Im Jahr 1976 ist die chinesische Kulturrevolution beendet und Ulla Schmidt hat ihr zweites Staatsexamen abgeschlossen. Sie lebt getrennt von ihrem Mann, einem ehemaligen Führer des Sozialistischen Deutschen Studentenbundes und ist allein erziehende Mutter einer fünf-jährigen Tochter.
Als Arbeiterkind passte Ulla Schmidt nie so ganz typisch in die von Bürgerkindern geprägte K-Szene, erzählen Weggefährten, „die war immer schon down-to-earth und nicht so verrückt wie die anderen.“ Sie habe dann früher begriffen, dass dies ein falscher Weg sei, erzählt ein Mitstreiter, heute graue Eminenz der Aachener Grünen.
Eine Exotin unter privilegierten Akademikersprösslingen. Ihre Tochter besucht einen kirchlichen Kindergarten. Schmidt bewirbt sich als Grund- und Hauptschullehrerin und kandidiert gleichzeitig für den Bundestag im Namen einer K-Gruppe, eine damals gewagte Kombination.
Als Grund- und Hauptschullehrerin wird sie 1976 nicht in den Schuldienst aufgenommen. Sie hatte sich geweigert zu unterschreiben, niemals Mitglied einer kommunistischen Gruppe zu sein. In der Parteizeitung vom 15.Juli 1976 wird sie zur Heldin stilisiert, die sich in einem als Broschüre gedruckten offenen Brief an den Regierungspräsidenten geweigert hatte, sich auf das Grundgesetz vereidigen zu lassen.
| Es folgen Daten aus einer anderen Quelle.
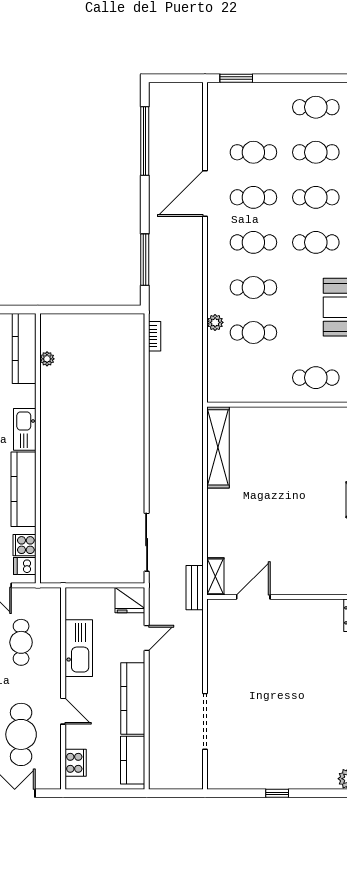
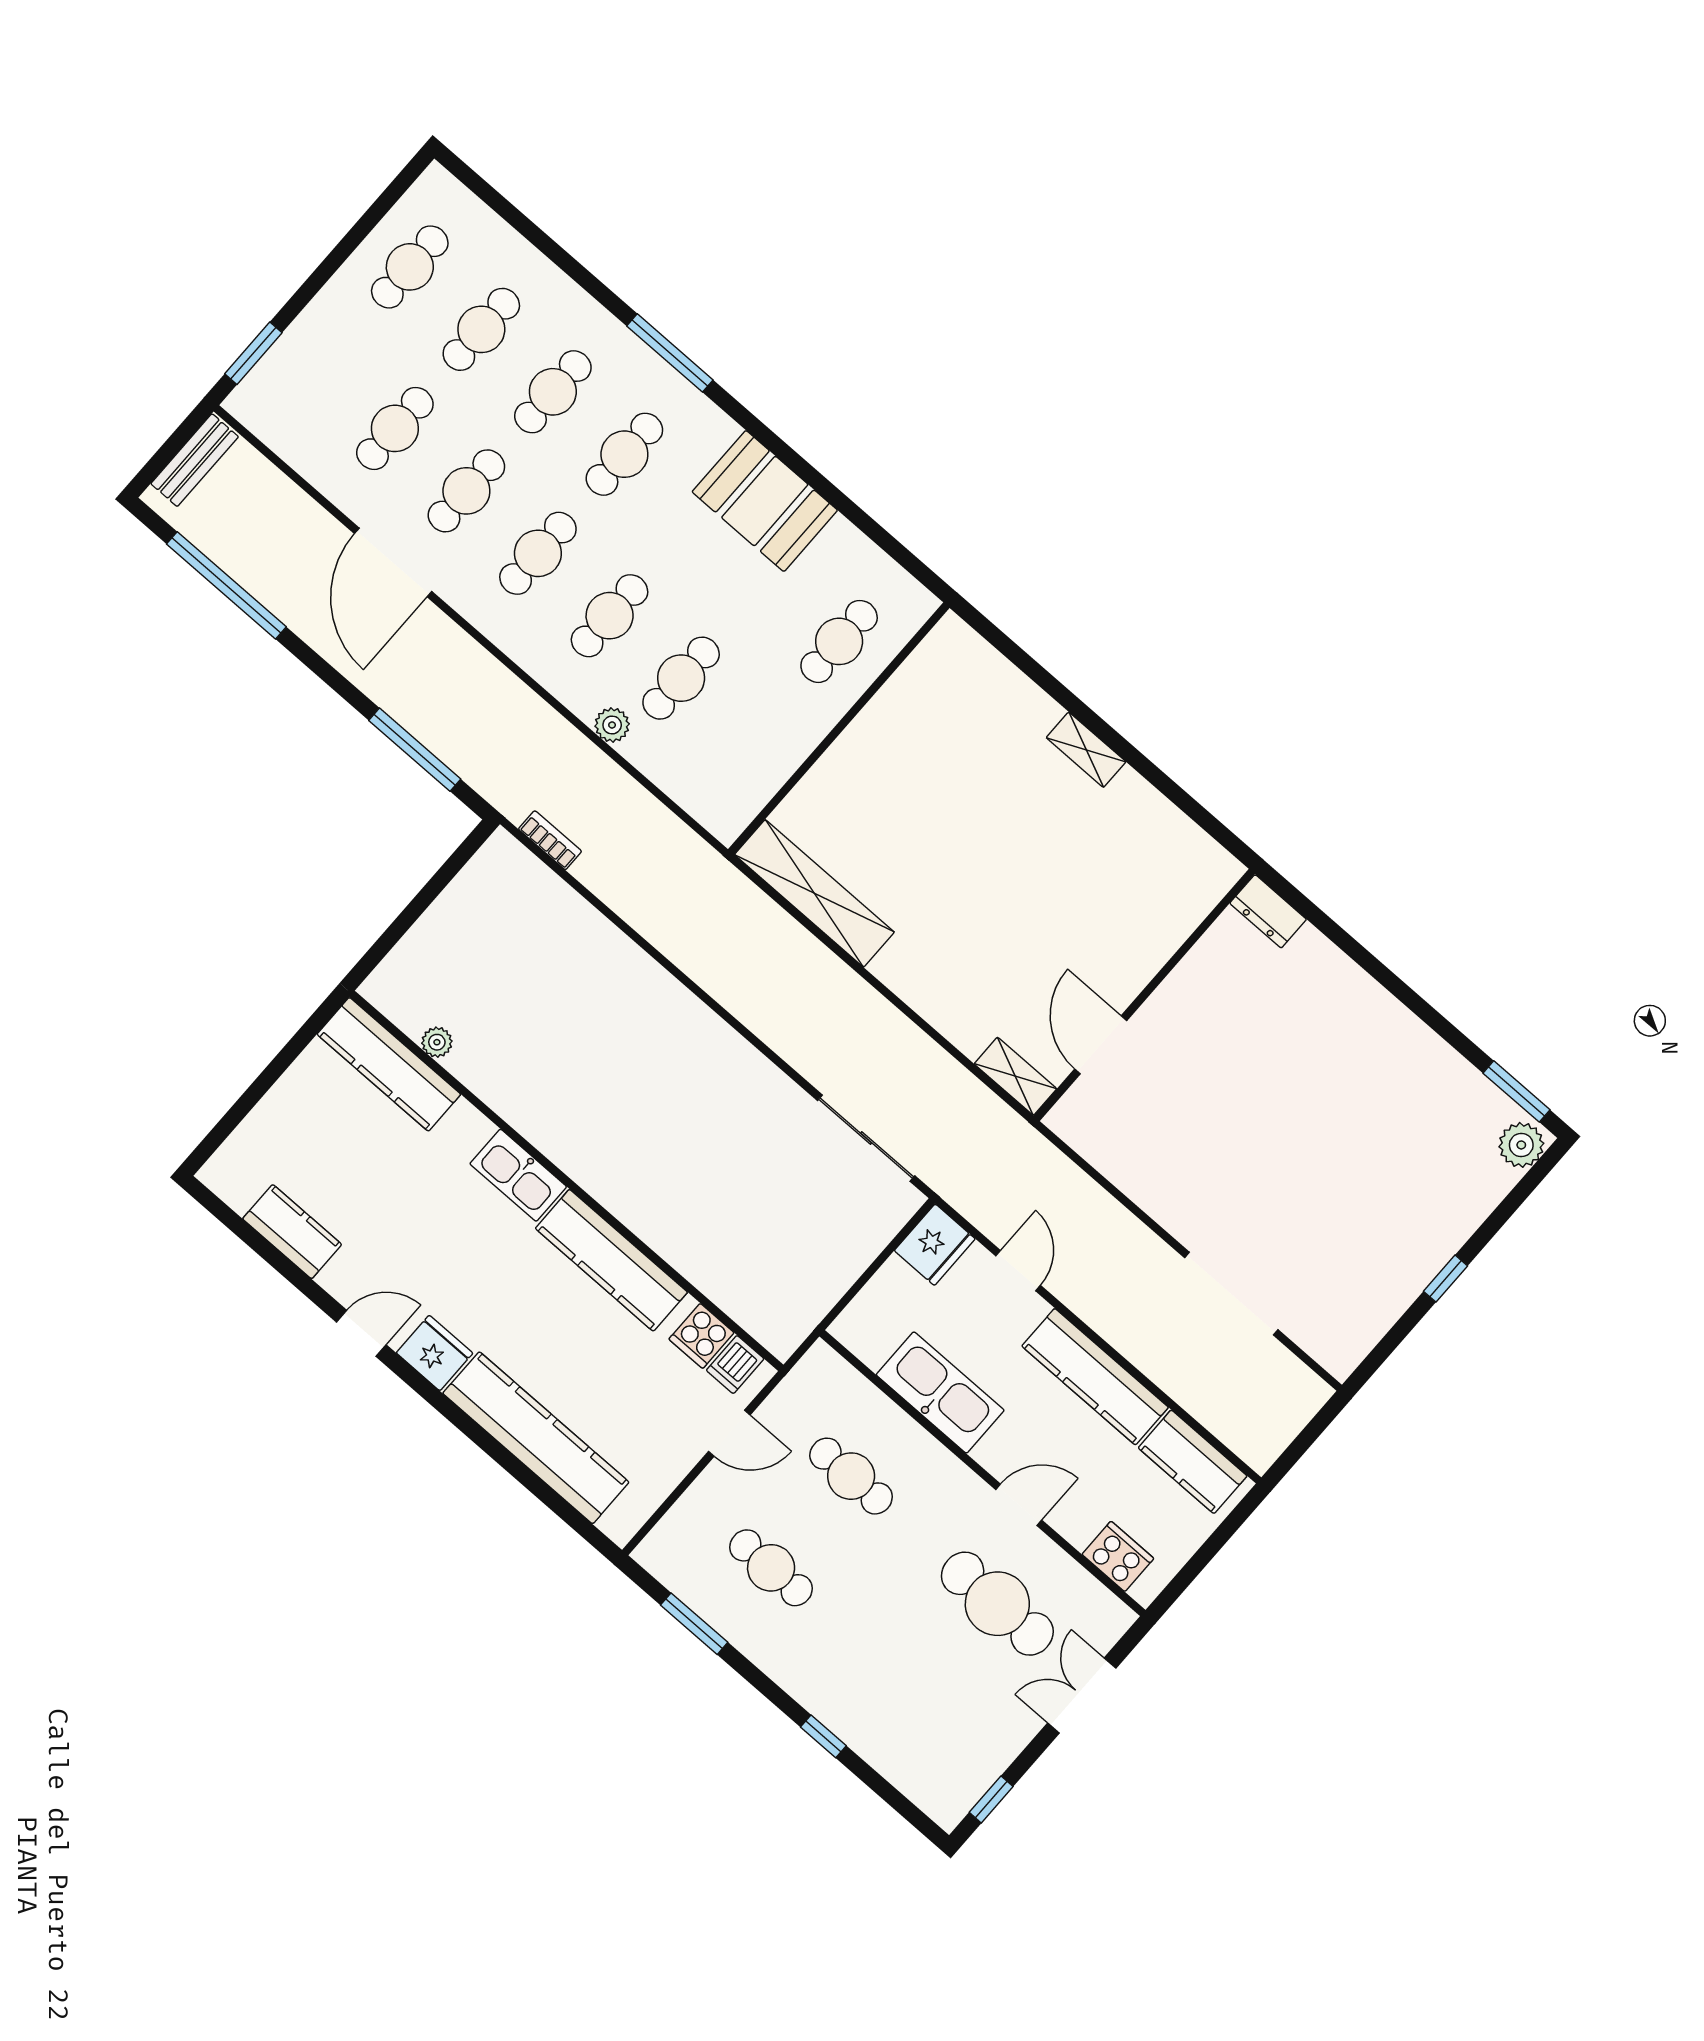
bench: (195, 588) -> (195, 460), moved, turned 90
Die Gesundheitsministerin Ulla Schmidt lässt sich nicht beirren. „Als ehemaliger K-Gruppler hat man taktisches Geschick entwickelt, man kann gut reden und argumentieren“, so beschreibt der einstige KPD-Vorsitzende und heutige taz-Journalist Christian Semler den erlernten Vorteil etwa gegenüber den Funktionären der klassischen Volksparteien, die nichts anderes kennen. Man kann sich Schmidt gut vorstellen in einer Runde von aggressiven Vertretern der Ärzteschaft, Privatkassen und der Pharmaindustrie. Mit ihnen gegen eine Zweiklassenmedizin zu streiten, für die Beibehaltung des Solidarprinzips im Gesundheitssystem, gegen die schlechtere Behandlung von gesetzlich Versicherten. Die Kampfeslust sitzt tief.
Ulla Schmidt wendet sich nach dem Deutschen Herbst 1977 vom KBW ab. In ihren Augen hatte sich die Partei nicht scharf genug vom RAF-Mord an Hanns Martin Schleyer distanziert. „Wie man damals versuchte, mit Gewalt politische Ziele durchzusetzen, das hat mich erschreckt.“ Ab diesem Zeitpunkt verliert der Bund laufend Mitglieder. Der KBW-Vorsitzende fährt zu Pol Pot nach Kambodscha, um anschließend den Massenmörder zu verherrlichen. Eine bereits abgespaltene realpolitisch orientierte Gruppe um Ralf Fücks wird zur Gründergeneration der Grünen. Dass Ulla Schmidt bei den Sozialdemokraten landet, wirkt ungewöhnlich. Aber letztlich waren es nur drei Jahre zwischen 1975 und 1978, in denen sie sich kommunistisch engagierte, während ihre Kirchen- und Gewerkschaftsprägung stärker wirkte.